DESCRIPTION OF THE TASK:
Find every line in the entries that holds the string "objet" and report it.

Source data:
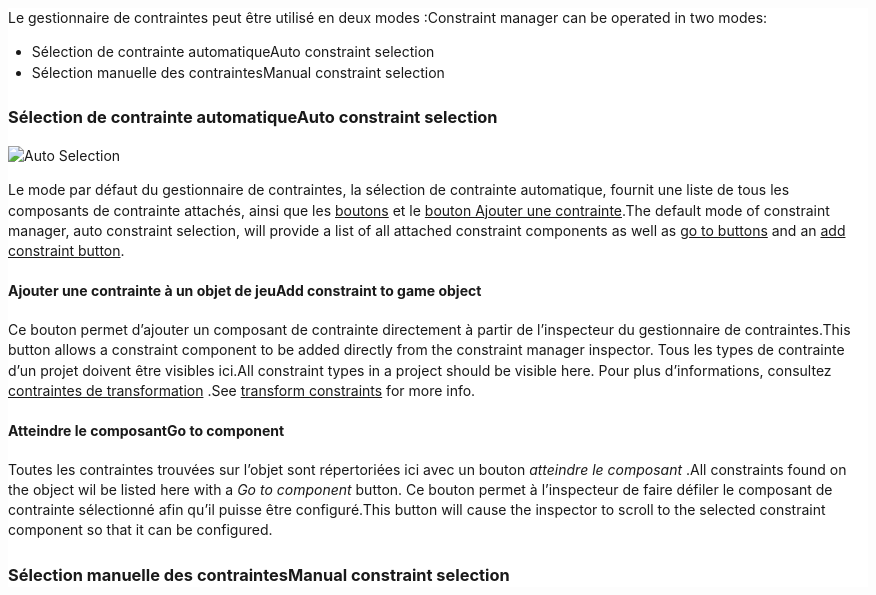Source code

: <span data-ttu-id="18105-113">Le gestionnaire de contraintes peut être utilisé en deux modes :</span><span class="sxs-lookup"><span data-stu-id="18105-113">Constraint manager can be operated in two modes:</span></span>

- <span data-ttu-id="18105-114">Sélection de contrainte automatique</span><span class="sxs-lookup"><span data-stu-id="18105-114">Auto constraint selection</span></span>
- <span data-ttu-id="18105-115">Sélection manuelle des contraintes</span><span class="sxs-lookup"><span data-stu-id="18105-115">Manual constraint selection</span></span>

### <a name="auto-constraint-selection"></a><span data-ttu-id="18105-116">Sélection de contrainte automatique</span><span class="sxs-lookup"><span data-stu-id="18105-116">Auto constraint selection</span></span>

<img src="../images/constraint-manager/AutoSelection.png" width="600" alt="Auto Selection">

<span data-ttu-id="18105-117">Le mode par défaut du gestionnaire de contraintes, la sélection de contrainte automatique, fournit une liste de tous les composants de contrainte attachés, ainsi que les [boutons](#go-to-component) et le [bouton Ajouter une contrainte](#add-constraint-to-game-object).</span><span class="sxs-lookup"><span data-stu-id="18105-117">The default mode of constraint manager, auto constraint selection, will provide a list of all attached constraint components as well as [go to buttons](#go-to-component) and an [add constraint button](#add-constraint-to-game-object).</span></span>

#### <a name="add-constraint-to-game-object"></a><span data-ttu-id="18105-118">Ajouter une contrainte à un objet de jeu</span><span class="sxs-lookup"><span data-stu-id="18105-118">Add constraint to game object</span></span>

<span data-ttu-id="18105-119">Ce bouton permet d’ajouter un composant de contrainte directement à partir de l’inspecteur du gestionnaire de contraintes.</span><span class="sxs-lookup"><span data-stu-id="18105-119">This button allows a constraint component to be added directly from the constraint manager inspector.</span></span> <span data-ttu-id="18105-120">Tous les types de contrainte d’un projet doivent être visibles ici.</span><span class="sxs-lookup"><span data-stu-id="18105-120">All constraint types in a project should be visible here.</span></span> <span data-ttu-id="18105-121">Pour plus d’informations, consultez [contraintes de transformation](#transform-constraints) .</span><span class="sxs-lookup"><span data-stu-id="18105-121">See [transform constraints](#transform-constraints) for more info.</span></span>

#### <a name="go-to-component"></a><span data-ttu-id="18105-122">Atteindre le composant</span><span class="sxs-lookup"><span data-stu-id="18105-122">Go to component</span></span>

<span data-ttu-id="18105-123">Toutes les contraintes trouvées sur l’objet sont répertoriées ici avec un bouton *atteindre le composant* .</span><span class="sxs-lookup"><span data-stu-id="18105-123">All constraints found on the object wil be listed here with a *Go to component* button.</span></span> <span data-ttu-id="18105-124">Ce bouton permet à l’inspecteur de faire défiler le composant de contrainte sélectionné afin qu’il puisse être configuré.</span><span class="sxs-lookup"><span data-stu-id="18105-124">This button will cause the inspector to scroll to the selected constraint component so that it can be configured.</span></span>

### <a name="manual-constraint-selection"></a><span data-ttu-id="18105-125">Sélection manuelle des contraintes</span><span class="sxs-lookup"><span data-stu-id="18105-125">Manual constraint selection</span></span>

EXERCISE SOLUTION:
#### <a name="add-constraint-to-game-object"></a><span data-ttu-id="18105-118">Ajouter une contrainte à un objet de jeu</span><span class="sxs-lookup"><span data-stu-id="18105-118">Add constraint to game object</span></span>
<span data-ttu-id="18105-123">Toutes les contraintes trouvées sur l’objet sont répertoriées ici avec un bouton *atteindre le composant* .</span><span class="sxs-lookup"><span data-stu-id="18105-123">All constraints found on the object wil be listed here with a *Go to component* button.</span></span> <span data-ttu-id="18105-124">Ce bouton permet à l’inspecteur de faire défiler le composant de contrainte sélectionné afin qu’il puisse être configuré.</span><span class="sxs-lookup"><span data-stu-id="18105-124">This button will cause the inspector to scroll to the selected constraint component so that it can be configured.</span></span>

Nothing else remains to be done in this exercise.